La partie débute par de vraies promesses. Un budget conséquent pour une reconstitution des sixties bien cohérente et des pièces intelligemment mises en place pour tenir le public en haleine et pour éprouver de l'empathie pour la jeune Elisabeth.

Malheureusement, cette poudre aux yeux ne fonctionnent pas plus de deux tours. Les coups deviennent évidents et maladroitement joués. Une forte impression se dégage que les joueurs ne savent sur quel pied danser.
Pour preuve, cette relation très ambiguë entre Beth et sa mère adoptive. Dès lors que la jeune prodige commence à gagner, les deux femmes entretiennent un lien plus que malsain, où le profit, la jalousie et le mensonge prédominent. Cela aurait pu être un axe de progression intéressant de la partie mais brusquement freinés par la mort de la mère. Quel en est réellement l'intérêt ? se demande un spectateur déboussolé.

Nous pourrions également parler du rapport à l'addiction de drogues, très bien introduit dans le premier coup, dont les mauvais effets disparaissent par une magie inexplicable pendant plusieurs tours pour revenir en force en fin de partie. Encore une fois, on est surpris par ce manque de cohérence dans le jeu.

Mais notre déception ne culmine que lorsqu'on se rend compte de la qualité réelle des joueurs. Alors qu'on nous avait promis un niveau de jeu exceptionnel, tout est attendu, téléphoné. On prend les spectateurs pour des récepteurs de récompenses.
Nous connaissons ce schéma, vu des centaines de fois : le compétiteur raffle tout sur son passage, mais d'un coup se retrouve en difficulté et doit replonger dans sa mémoire pour trouver la solution et ainsi triompher, accompagné de violons qui nous rappellent quand on doit éprouver du plaisir (ou pleurer, c'est selon). Mais attention, il y a Roi ultime qu'il faudra vaincre en fin de partie mais qui ne le sera qu'à condition que la Dame affronte ses vieux démons et grâce à l'aide de ses amis sur qui elle n'a pourtant cessé de cracher tout du long. La Dame ne mériterait-elle qu'on l'aide seulement pour son éclat et son talent ? Encore une fois, le spectateur émet de sérieux doutes quant à la crédibilité des joueurs. L'inquiétude grandit : la partie prometteuse avait-elle réellement lieu ici ?

Car certaines pièces semblent fausses, comme ce cavalier nommé Benny, un gamin de douze ans qui a mis une moustache pour s'inviter au jeu ; et qui mène des conversations avec la Reine aussi plates que la Terre des complotistes.
Mais le doute se porte surtout sur la seule pièce féminine de l'échiquier. On vante avant toute chose sa capacité de séduction. Associer une femme à sa beauté et son charme, encore un coup qui dénote avec la philosophie supposément féministe des joueurs.
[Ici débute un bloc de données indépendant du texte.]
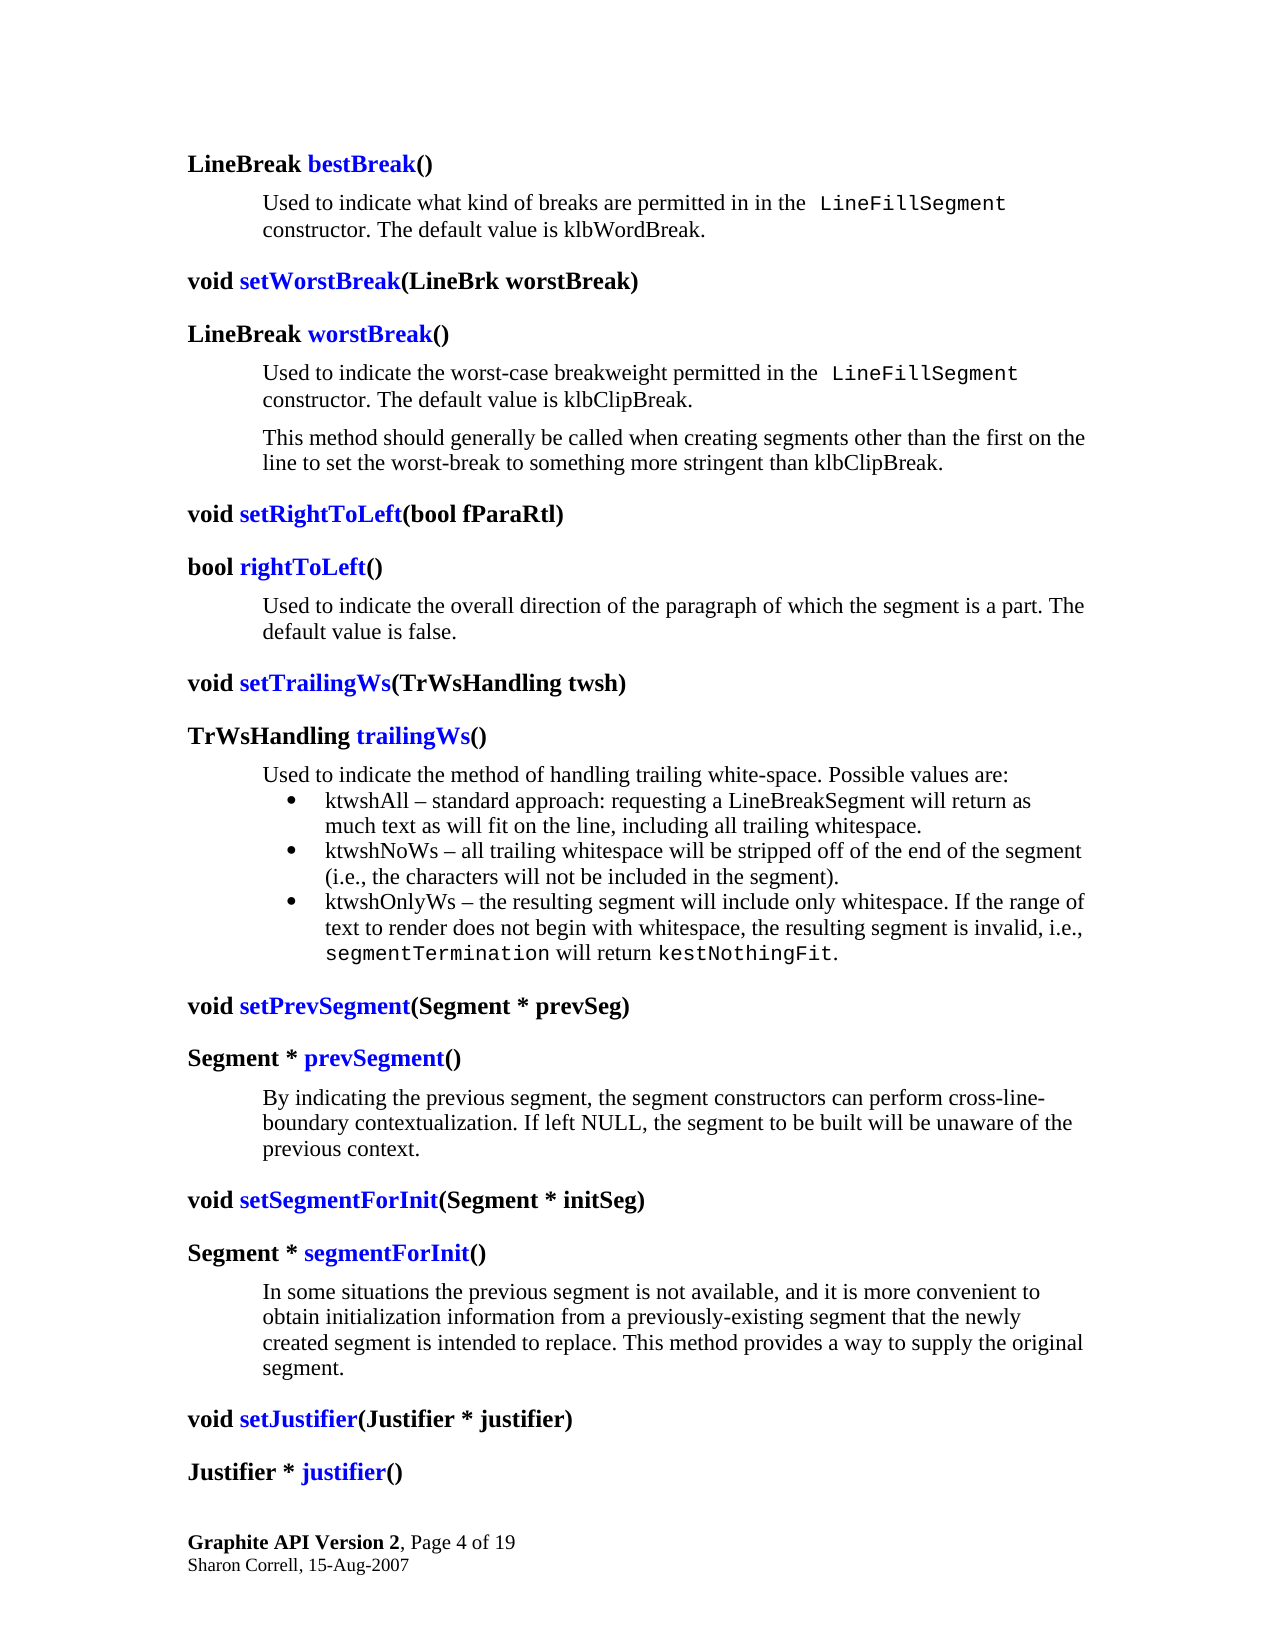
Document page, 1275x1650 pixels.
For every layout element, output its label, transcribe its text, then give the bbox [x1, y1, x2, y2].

text Used to indicate the worst-case breakweight permitted in the LineFillSegment constructor. The default value is klbClipBreak. [262, 360, 1087, 412]
text LineBreak bestBreak() [187, 150, 1087, 178]
text void setJustifier(Justifier * justifier) [187, 1406, 1087, 1433]
text Used to indicate the method of handling trailing white-space. Possible values are: [262, 762, 1087, 788]
text void setSegmentForInit(Segment * initSeg) [187, 1186, 1087, 1214]
text void setPrevSegment(Segment * prevSeg) [187, 992, 1087, 1019]
list ktwshOnlyWs – the resulting segment will include only whitespace. If the range of text to render does not begin with whitespace, the resulting segment is invalid, i.e., segmentTermination will return kestNothingFit. [287, 889, 1087, 967]
text LineBreak worstBreak() [187, 320, 1087, 348]
text Used to indicate the overall direction of the paragraph of which the segment is a part. The default value is false. [262, 593, 1087, 644]
text void setTrailingWs(TrWsHandling twsh) [187, 669, 1087, 697]
text Used to indicate what kind of breaks are permitted in in the LineFillSegment constructor. The default value is klbWordBreak. [262, 190, 1087, 242]
text In some situations the previous segment is not available, and it is more convenient to obtain initialization information from a previously-existing segment that the newly created segment is intended to replace. This method provides a way to supply the original segment. [262, 1279, 1087, 1381]
list ktwshAll – standard approach: requesting a LineBreakSegment will return as much text as will fit on the line, including all trailing whitespace. [287, 788, 1087, 838]
text void setRightToLeft(bool fParaRtl) [187, 501, 1087, 528]
text Segment * prevSegment() [187, 1044, 1087, 1072]
text By indicating the previous segment, the segment constructors can perform cross-line-boundary contextualization. If left NULL, the segment to be built will be unaware of the previous context. [262, 1085, 1087, 1161]
list ktwshNoWs – all trailing whitespace will be stripped off of the end of the segment (i.e., the characters will not be included in the segment). [287, 838, 1087, 889]
text TrWsHandling trailingWs() [187, 722, 1087, 750]
text bool rightToLeft() [187, 553, 1087, 581]
text This method should generally be called when creating segments other than the first on the line to set the worst-break to something more stringent than klbClipBreak. [262, 425, 1087, 476]
text Justifier * justifier() [187, 1458, 1087, 1486]
text void setWorstBreak(LineBrk worstBreak) [187, 267, 1087, 295]
text Segment * segmentForInit() [187, 1239, 1087, 1266]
Tous ces plans où on mire ses poses sensuelles sans que cela ne soit justifié... Quel est le véritable intérêt dans la stratégie de jeu ? Quelle cohérence ?

Le jeu de la Dame déçoit donc par ses fausses promesses. Tout semble prévisible, convenu voire irrationnel. Les rares retournements gâchent une belle dynamique.
Il faut se rendre à l'évidence : un bel échiquier et une bonne publicité ne sont pas gages d'une partie inoubliable.